Moxifloxacin is a respiratory fluoroquinolone with a community acquired pneumonia indication. Unlike other fluoroquinolones used in our healthcare system, moxifloxacin's urinary excretion is low and thus we hypothesized that increased use of moxifloxacin is associated with an increase in fluoroquinolone resistance amongst gram negative uropathogens.
Methods
All antibiograms for Gram negative bacteria were obtained for 2000 to 2005. The defined daily dose (DDD) for each fluoroquinolone was computed according to World Health Organization criteria. To account for fluctuation in patient volume, DDD/1000 bed days was computed for each year of study.

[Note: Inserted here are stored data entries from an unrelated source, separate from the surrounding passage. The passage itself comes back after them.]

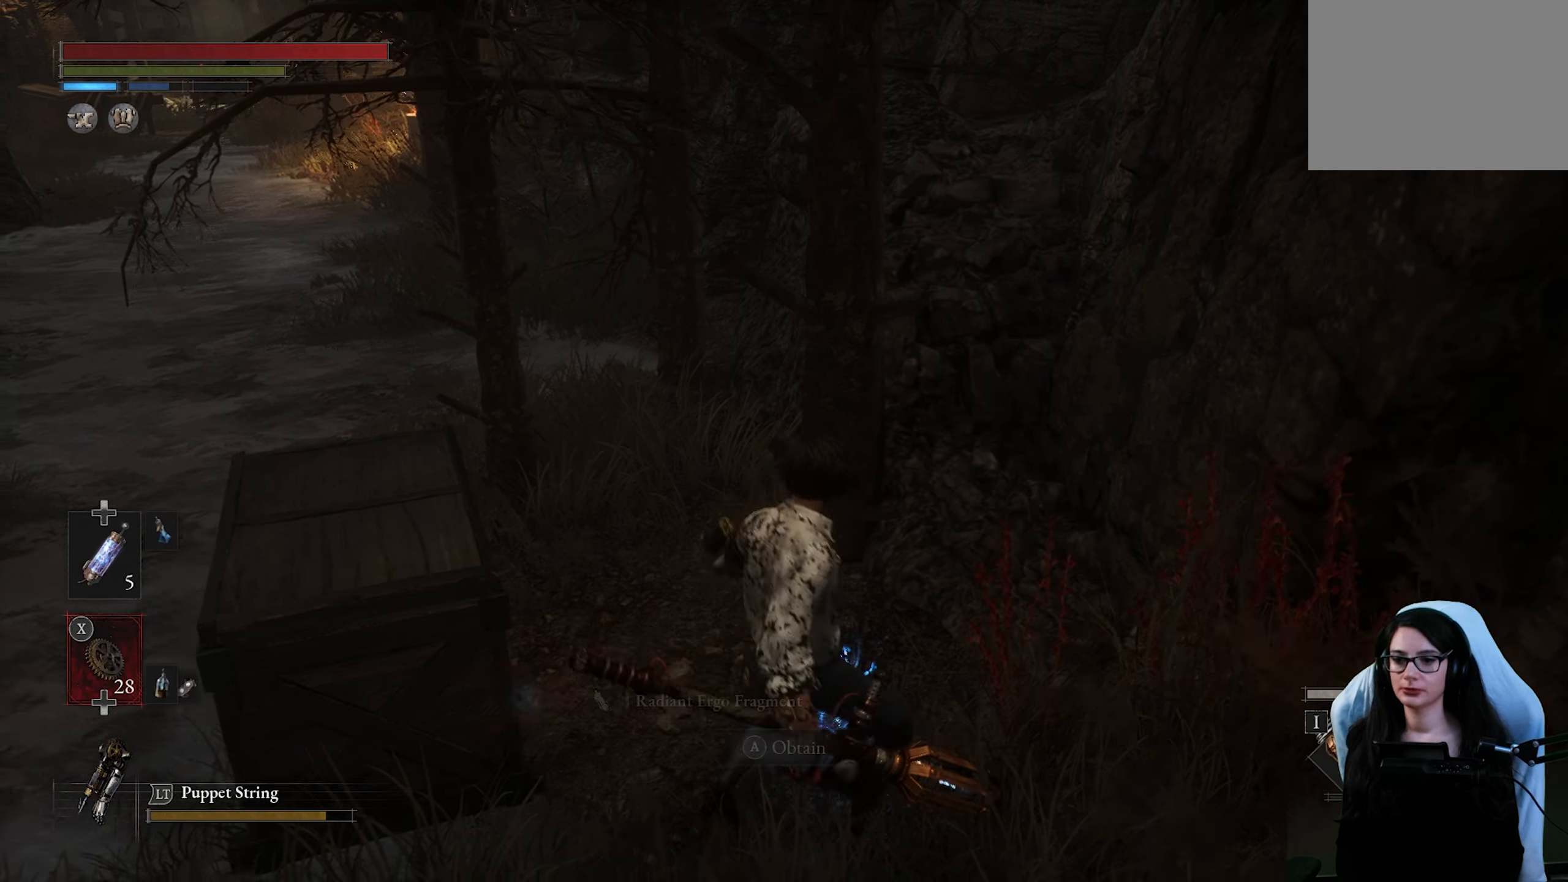
{"buttons": [], "left_stick": "down-left", "right_stick": "down-left", "button_events": [[84, "CROSS", "up"]]}
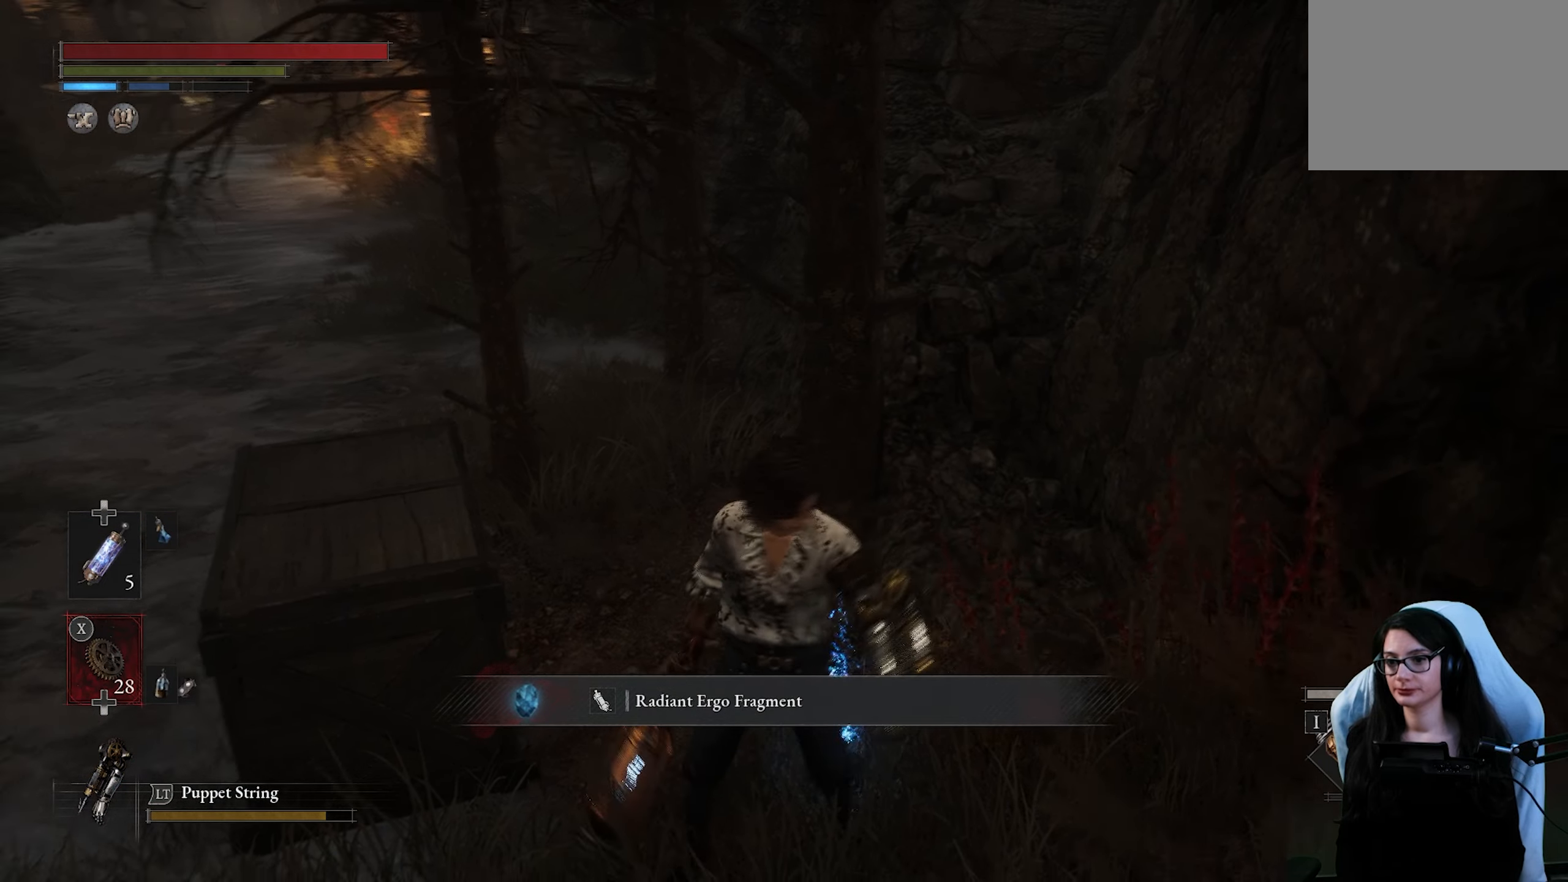
{"buttons": [], "left_stick": "up", "right_stick": "center", "button_events": []}
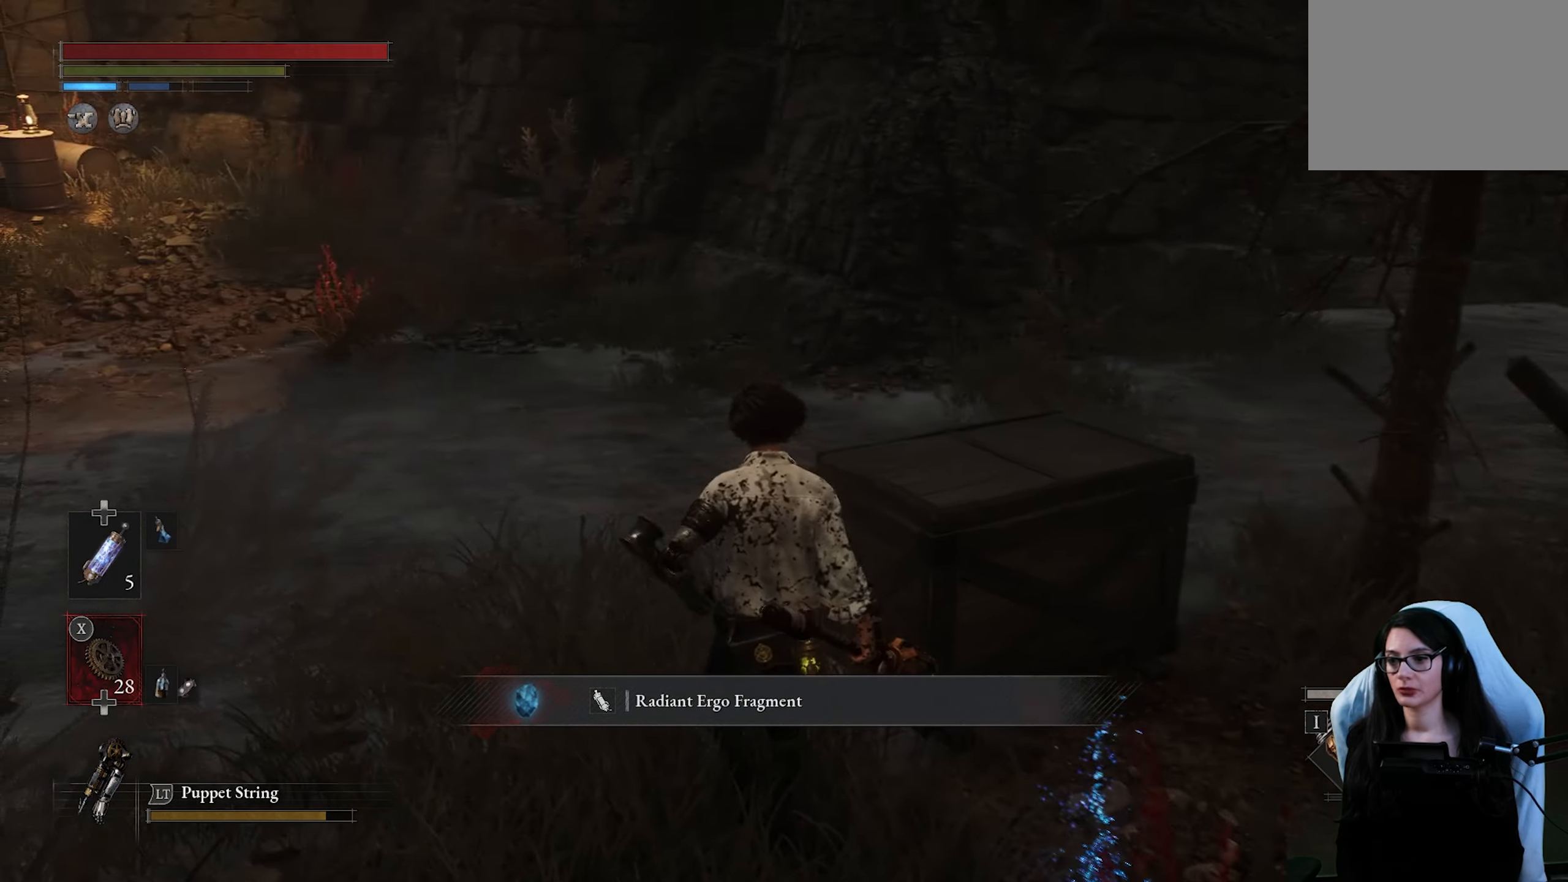
{"buttons": [], "left_stick": "up-left", "right_stick": "center", "button_events": []}
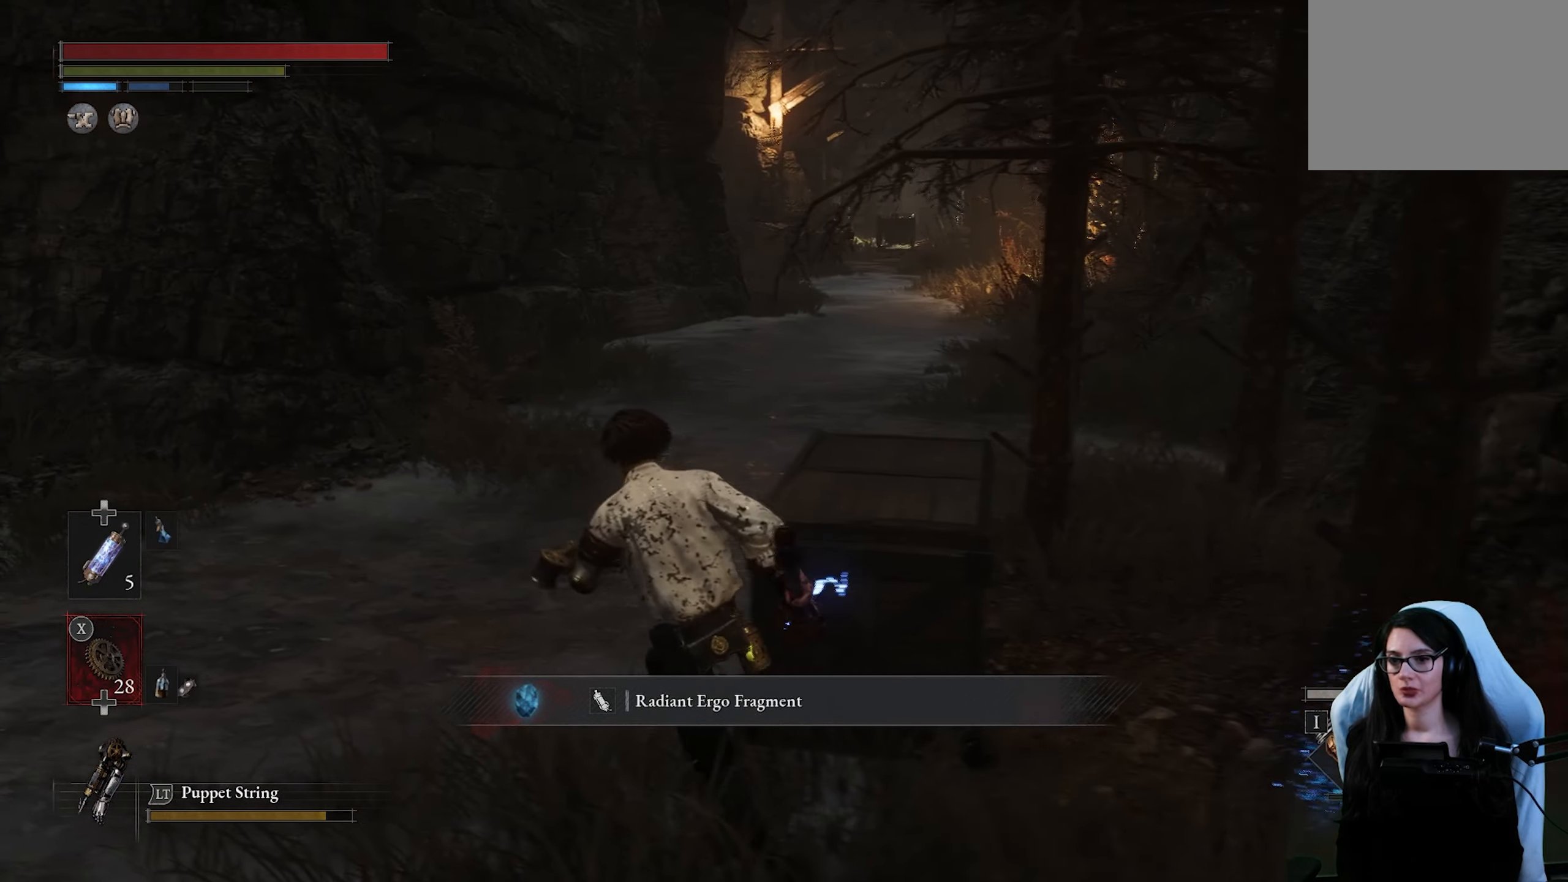
{"buttons": [], "left_stick": "up", "right_stick": "center", "button_events": []}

Association between DDD/1000 bed days for each fluoroquinolone and the susceptibility of Gram negative bacteria to ciprofloxacin was assessed using Pearson's Correlation Coefficient, r.
Results
During the study period, there were 48,261 antibiograms, 347,931 DDD of fluoroquinolones, and 1,943,338 bed days. Use of fluoroquinolones among inpatients decreased from 237.2 DDD/1000 bed days in 2000 to 115.2 DDD/1000 bed days in 2005. With the exception of Enterobacter aerogenes, moxifloxacin use was negatively correlated with sensitivity among all 13 Gram negative species evaluated (r = -0.07 to -0.97). When the sensitivities of all Gram negative organisms were aggregated, all fluoroquinolones except moxifloxacin were associated with increased sensitivity (r = 0.486 to 1.000) while moxifloxacin was associated with decreased sensitivity (r = -0.464).
Conclusion
Moxifloxacin, while indicated for empiric treatment of community acquired pneumonia, may have important negative influence on local antibiotic sensitivities amongst Gram negative organisms. This effect was not shared by other commonly used members of the fluoroquinolone class.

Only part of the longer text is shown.